Supplied material section start

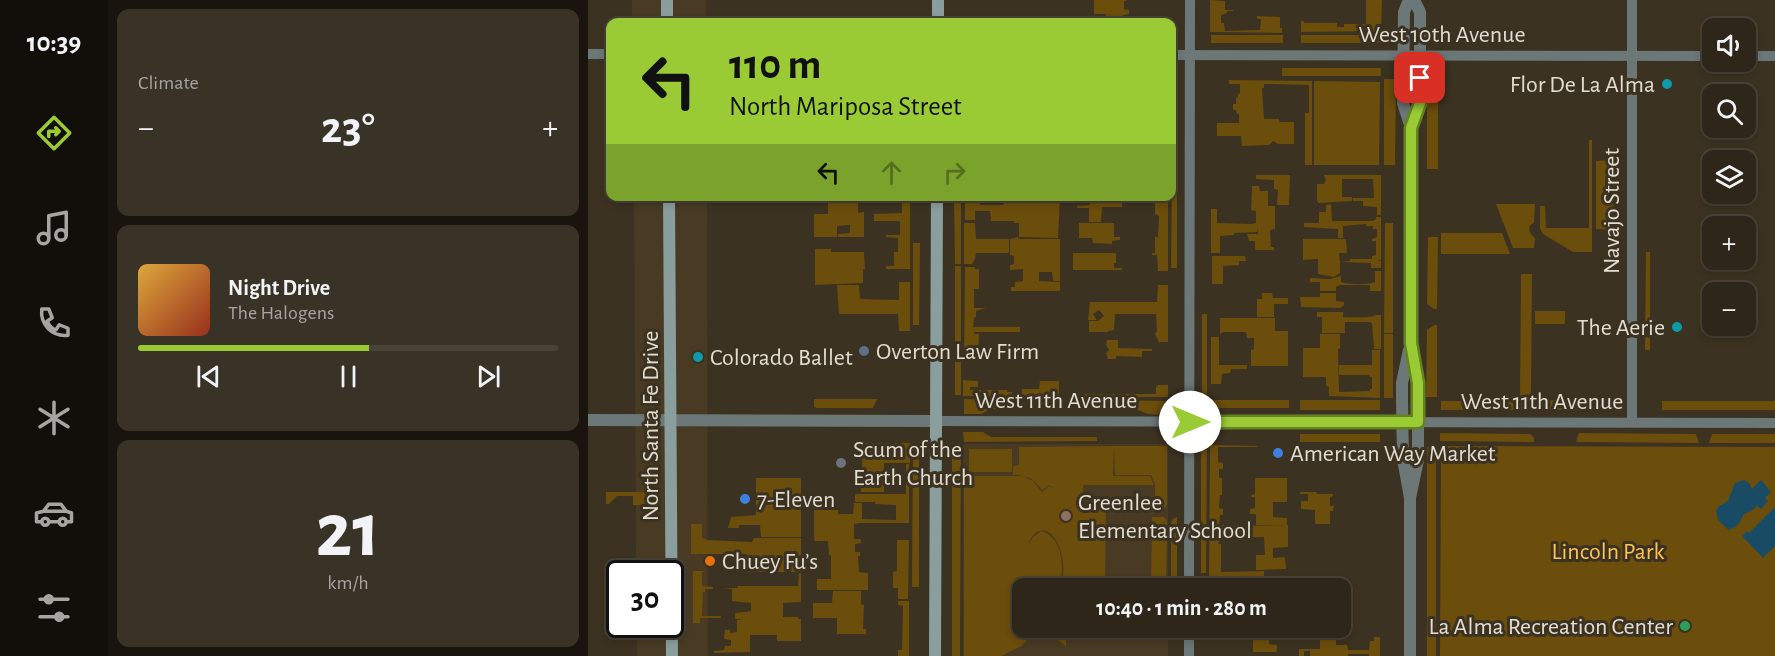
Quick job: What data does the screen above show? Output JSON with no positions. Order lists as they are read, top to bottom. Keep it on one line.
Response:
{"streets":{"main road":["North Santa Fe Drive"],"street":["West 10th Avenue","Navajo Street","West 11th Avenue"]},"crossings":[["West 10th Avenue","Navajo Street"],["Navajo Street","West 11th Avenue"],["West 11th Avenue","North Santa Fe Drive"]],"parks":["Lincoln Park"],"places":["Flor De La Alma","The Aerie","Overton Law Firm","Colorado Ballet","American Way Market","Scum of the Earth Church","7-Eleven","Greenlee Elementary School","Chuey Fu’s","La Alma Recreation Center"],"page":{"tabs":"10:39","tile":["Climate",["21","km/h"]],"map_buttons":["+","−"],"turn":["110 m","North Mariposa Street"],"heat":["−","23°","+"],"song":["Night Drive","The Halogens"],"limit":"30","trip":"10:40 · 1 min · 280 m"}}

Supplied material section end
Supplied material section start

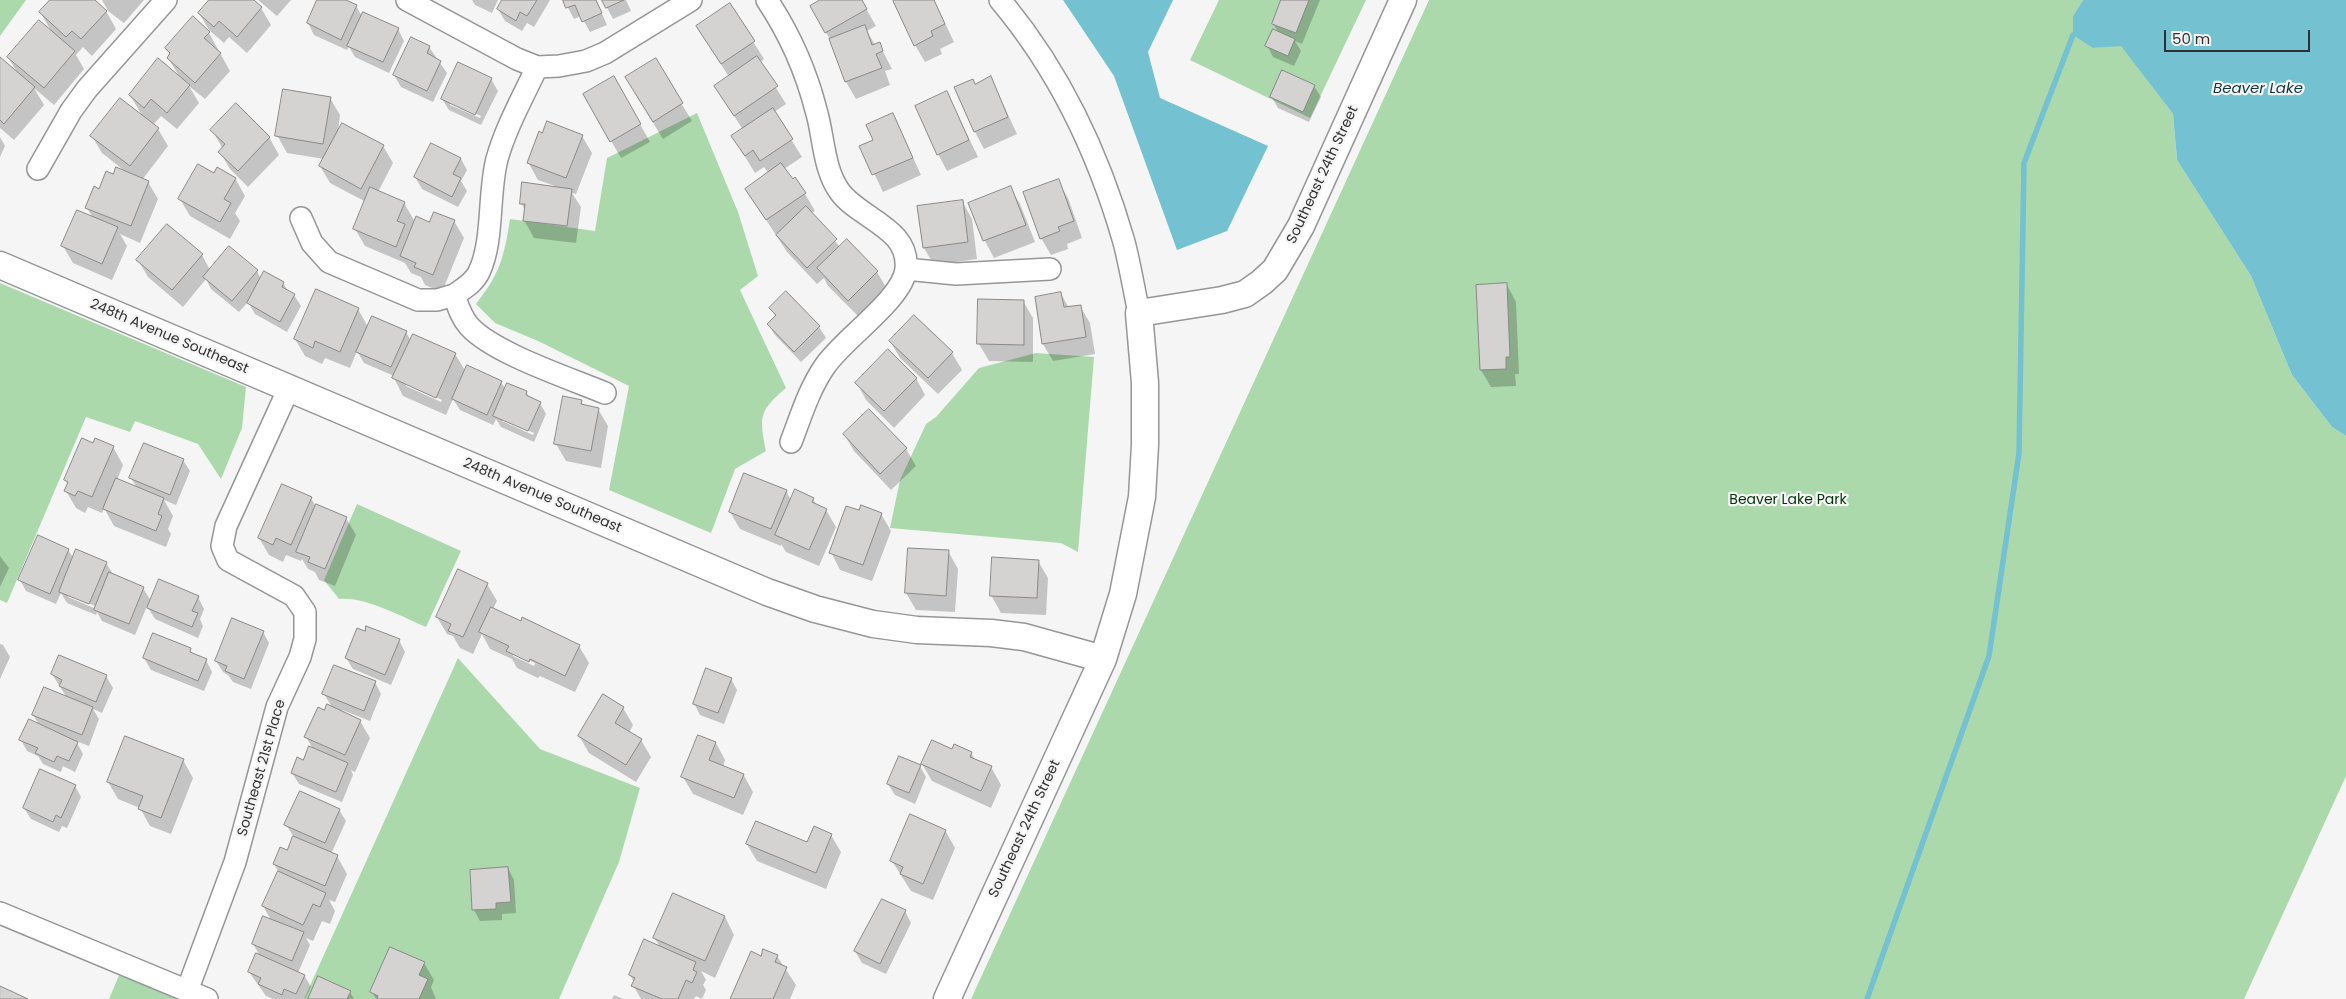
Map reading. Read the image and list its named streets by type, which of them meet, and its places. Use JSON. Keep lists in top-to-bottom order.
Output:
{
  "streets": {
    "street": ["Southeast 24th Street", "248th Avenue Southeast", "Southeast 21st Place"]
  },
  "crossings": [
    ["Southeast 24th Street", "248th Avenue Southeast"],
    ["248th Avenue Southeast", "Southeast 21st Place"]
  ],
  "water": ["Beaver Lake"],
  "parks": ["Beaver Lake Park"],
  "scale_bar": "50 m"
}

Supplied material section end

[Work instruction]: The required output is each line of the entries that contains the word "Keep".

[Reply to the task]:
Quick job: What data does the screen above show? Output JSON with no positions. Order lists as they are read, top to bottom. Keep it on one line.
Map reading. Read the image and list its named streets by type, which of them meet, and its places. Use JSON. Keep lists in top-to-bottom order.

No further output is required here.